The rise in interest rates brings more risk to the market. The nonrecourse bridge loans that investors like right now are starting to come down in leverage. Investors have been getting low interest rates from collateralized loan obligation (CLO) lenders. A CLO is a single security backed by a pool of debt. The bridge lenders will loan on a property or the collateral and then securitize it and sell it to the market.

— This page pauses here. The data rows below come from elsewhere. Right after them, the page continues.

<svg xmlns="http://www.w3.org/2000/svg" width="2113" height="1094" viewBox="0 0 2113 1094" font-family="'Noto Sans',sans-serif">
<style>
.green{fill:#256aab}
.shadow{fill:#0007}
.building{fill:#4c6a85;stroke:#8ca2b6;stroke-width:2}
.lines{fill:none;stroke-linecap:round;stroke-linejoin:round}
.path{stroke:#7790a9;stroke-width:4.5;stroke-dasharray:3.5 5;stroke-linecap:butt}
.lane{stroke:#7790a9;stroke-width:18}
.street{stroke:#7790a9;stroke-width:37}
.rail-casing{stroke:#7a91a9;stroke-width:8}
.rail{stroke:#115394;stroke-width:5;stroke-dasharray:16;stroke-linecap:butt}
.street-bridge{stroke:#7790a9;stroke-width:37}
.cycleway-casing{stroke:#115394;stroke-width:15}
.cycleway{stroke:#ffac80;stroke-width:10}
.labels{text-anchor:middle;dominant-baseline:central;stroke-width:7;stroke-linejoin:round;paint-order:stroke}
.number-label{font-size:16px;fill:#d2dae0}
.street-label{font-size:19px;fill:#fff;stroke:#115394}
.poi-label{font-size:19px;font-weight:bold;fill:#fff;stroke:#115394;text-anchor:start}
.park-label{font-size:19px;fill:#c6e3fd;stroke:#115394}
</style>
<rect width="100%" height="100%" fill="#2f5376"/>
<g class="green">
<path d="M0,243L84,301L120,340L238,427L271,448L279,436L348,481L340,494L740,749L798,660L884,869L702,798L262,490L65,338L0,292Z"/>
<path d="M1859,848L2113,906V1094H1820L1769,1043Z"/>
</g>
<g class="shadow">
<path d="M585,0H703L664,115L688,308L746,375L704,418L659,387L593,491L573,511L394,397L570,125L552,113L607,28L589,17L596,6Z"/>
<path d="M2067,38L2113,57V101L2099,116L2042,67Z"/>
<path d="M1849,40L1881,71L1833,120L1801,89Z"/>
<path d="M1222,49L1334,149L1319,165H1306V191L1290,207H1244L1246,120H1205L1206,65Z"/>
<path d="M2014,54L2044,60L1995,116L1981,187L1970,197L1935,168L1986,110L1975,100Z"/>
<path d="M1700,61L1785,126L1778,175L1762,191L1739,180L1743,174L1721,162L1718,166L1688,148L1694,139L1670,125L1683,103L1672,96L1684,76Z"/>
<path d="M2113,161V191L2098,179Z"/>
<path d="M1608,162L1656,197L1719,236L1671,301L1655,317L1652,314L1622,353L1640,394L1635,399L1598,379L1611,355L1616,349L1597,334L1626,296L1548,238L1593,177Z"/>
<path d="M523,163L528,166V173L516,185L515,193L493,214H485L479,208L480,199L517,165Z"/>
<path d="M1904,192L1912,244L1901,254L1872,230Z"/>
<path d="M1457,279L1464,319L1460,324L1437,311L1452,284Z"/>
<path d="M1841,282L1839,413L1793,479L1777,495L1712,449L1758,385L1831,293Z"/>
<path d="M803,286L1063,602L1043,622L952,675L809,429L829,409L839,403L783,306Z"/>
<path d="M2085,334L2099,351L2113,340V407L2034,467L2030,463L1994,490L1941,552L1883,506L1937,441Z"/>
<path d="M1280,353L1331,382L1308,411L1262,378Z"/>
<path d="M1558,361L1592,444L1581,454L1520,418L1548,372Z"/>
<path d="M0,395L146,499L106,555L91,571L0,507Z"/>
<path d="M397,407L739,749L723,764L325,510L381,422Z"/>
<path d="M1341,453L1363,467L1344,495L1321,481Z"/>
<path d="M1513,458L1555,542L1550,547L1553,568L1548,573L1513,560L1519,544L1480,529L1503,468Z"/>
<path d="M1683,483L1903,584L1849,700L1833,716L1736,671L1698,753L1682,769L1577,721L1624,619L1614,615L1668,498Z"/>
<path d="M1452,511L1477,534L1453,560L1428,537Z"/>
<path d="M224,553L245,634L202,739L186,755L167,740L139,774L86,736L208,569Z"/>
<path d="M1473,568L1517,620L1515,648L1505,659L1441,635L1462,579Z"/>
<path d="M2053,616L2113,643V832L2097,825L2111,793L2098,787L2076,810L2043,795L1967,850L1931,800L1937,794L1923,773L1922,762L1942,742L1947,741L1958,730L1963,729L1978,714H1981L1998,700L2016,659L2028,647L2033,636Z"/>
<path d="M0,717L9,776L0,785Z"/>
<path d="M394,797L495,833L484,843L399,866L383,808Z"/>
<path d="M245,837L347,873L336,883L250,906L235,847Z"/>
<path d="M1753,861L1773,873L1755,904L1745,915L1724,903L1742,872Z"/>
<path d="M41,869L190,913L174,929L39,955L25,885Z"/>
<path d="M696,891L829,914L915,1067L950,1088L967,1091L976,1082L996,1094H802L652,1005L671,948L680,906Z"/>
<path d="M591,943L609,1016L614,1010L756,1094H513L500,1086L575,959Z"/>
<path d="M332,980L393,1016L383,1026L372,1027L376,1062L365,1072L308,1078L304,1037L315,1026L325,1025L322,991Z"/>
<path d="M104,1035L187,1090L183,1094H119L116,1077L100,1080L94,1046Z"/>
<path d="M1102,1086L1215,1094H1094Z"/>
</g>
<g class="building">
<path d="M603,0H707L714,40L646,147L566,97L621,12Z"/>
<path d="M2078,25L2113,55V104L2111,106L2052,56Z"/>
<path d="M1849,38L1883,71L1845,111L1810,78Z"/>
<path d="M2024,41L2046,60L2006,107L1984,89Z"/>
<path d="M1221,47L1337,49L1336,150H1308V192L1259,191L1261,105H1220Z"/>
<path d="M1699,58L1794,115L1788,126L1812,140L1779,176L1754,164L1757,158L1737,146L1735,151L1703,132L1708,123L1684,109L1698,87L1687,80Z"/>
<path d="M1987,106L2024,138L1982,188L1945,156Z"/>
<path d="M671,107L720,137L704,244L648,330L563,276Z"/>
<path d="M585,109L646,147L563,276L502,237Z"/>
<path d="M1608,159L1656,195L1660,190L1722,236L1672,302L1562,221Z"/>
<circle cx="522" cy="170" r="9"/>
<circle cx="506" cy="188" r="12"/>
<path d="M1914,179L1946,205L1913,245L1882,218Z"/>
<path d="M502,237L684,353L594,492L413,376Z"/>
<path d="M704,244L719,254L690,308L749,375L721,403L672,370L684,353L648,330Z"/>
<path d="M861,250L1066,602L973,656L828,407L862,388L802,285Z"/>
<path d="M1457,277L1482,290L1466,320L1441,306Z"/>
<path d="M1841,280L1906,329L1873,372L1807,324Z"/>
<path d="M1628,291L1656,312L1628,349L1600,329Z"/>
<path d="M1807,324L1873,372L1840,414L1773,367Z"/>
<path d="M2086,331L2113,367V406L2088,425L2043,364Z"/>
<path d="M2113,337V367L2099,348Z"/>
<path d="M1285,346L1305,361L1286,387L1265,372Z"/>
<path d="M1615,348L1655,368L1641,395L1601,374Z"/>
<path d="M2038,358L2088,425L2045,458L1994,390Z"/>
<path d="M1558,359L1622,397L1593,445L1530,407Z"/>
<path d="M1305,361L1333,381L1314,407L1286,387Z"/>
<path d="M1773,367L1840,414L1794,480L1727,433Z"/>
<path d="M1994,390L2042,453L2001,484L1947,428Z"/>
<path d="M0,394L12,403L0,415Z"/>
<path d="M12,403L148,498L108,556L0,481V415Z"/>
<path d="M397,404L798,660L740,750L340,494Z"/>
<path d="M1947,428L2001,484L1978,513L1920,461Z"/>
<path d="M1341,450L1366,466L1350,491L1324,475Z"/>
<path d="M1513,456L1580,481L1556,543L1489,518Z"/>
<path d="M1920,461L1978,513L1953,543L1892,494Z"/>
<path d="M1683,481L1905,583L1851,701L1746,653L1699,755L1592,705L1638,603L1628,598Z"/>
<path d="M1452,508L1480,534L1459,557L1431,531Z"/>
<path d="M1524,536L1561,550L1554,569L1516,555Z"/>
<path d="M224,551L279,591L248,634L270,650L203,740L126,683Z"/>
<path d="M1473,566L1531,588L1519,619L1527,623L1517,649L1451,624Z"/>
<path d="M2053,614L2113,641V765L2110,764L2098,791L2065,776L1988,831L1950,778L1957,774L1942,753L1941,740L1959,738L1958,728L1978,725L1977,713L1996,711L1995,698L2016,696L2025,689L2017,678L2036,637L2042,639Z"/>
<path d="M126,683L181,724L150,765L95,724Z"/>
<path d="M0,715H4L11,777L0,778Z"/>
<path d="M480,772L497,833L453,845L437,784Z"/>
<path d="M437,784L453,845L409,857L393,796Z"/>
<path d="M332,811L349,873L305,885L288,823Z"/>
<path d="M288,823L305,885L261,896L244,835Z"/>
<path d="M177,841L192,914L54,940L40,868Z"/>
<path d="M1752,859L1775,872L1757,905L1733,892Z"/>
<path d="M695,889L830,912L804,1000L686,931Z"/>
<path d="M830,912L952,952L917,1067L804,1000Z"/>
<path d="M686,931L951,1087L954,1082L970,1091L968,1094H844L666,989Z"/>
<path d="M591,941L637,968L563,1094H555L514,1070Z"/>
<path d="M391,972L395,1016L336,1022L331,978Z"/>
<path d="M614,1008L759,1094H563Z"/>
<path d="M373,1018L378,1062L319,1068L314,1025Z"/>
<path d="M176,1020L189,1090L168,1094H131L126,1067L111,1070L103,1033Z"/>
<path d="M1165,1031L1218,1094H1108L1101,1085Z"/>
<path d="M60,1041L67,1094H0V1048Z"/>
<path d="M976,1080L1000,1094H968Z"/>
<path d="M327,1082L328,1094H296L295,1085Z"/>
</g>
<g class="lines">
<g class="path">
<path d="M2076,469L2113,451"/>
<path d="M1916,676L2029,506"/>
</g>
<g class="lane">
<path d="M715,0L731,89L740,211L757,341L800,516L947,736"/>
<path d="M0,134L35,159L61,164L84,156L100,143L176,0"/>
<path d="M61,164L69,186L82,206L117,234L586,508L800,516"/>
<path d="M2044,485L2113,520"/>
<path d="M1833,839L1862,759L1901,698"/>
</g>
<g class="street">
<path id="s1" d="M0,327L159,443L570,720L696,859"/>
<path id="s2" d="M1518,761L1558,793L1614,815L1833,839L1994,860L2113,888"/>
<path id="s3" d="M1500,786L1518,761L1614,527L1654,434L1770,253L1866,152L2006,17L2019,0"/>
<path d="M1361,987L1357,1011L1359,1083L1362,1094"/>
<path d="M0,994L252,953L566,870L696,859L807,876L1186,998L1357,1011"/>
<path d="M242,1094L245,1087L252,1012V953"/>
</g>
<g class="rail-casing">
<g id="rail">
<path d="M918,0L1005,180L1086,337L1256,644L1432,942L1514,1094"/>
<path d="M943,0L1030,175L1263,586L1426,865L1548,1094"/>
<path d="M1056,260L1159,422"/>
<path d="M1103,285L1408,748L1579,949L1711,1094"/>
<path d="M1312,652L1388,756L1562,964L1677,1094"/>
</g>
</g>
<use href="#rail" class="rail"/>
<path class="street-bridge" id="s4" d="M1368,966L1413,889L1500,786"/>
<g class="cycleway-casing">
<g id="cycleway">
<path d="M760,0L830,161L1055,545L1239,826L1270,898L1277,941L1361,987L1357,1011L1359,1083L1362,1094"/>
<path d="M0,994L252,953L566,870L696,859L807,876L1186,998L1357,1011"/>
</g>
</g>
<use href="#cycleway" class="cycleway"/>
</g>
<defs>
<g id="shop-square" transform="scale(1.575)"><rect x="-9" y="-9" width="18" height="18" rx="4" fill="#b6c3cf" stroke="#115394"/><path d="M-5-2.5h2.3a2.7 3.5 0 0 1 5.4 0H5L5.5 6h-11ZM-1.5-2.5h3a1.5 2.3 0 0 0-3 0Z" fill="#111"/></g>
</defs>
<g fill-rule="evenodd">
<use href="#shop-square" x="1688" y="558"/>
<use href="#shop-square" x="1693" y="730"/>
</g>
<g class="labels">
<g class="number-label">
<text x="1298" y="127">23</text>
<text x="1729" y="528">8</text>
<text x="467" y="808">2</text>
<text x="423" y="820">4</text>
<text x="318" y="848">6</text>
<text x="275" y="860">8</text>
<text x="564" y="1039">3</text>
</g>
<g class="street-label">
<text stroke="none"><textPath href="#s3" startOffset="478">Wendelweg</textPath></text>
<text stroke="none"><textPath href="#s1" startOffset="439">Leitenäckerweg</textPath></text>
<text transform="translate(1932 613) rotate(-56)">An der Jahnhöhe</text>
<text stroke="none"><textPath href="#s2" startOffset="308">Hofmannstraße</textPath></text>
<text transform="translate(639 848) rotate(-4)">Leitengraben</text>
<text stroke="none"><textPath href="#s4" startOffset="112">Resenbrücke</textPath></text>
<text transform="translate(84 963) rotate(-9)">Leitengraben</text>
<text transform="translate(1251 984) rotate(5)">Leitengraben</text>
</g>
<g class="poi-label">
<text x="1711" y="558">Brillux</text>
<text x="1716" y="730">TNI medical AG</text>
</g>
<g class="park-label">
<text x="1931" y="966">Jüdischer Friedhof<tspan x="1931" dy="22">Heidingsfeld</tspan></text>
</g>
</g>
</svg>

When there is more interest rate risk, the market does not assume those obligations as easy. Especially when the bridge lenders did a lot of volume at the end of last year. That is one reason we are starting to see the leverage on nonrecourse bridge loans come down. Last year it was up to 80% and beginning of this year is more 70% to 75%. And of course, Fannie Mae and Freddie Mac are restricted by the 1.25 DSCR so their leverage remains low as prices continue to jump up.

Conclusion

The Federal Reserve was supposed to taper its asset purchases down to zero, however, they ended up buying an additional $43B in assets last week bringing their balance sheet close to $9 trillion. While interest rates are going up and leverage is going down, the asset purchase seems like a sign they are not willing to let asset prices drop.

Dallas-Fort Worth is one of the hottest multifamily real estate markets with the highest transaction volume in the country dollar-wise.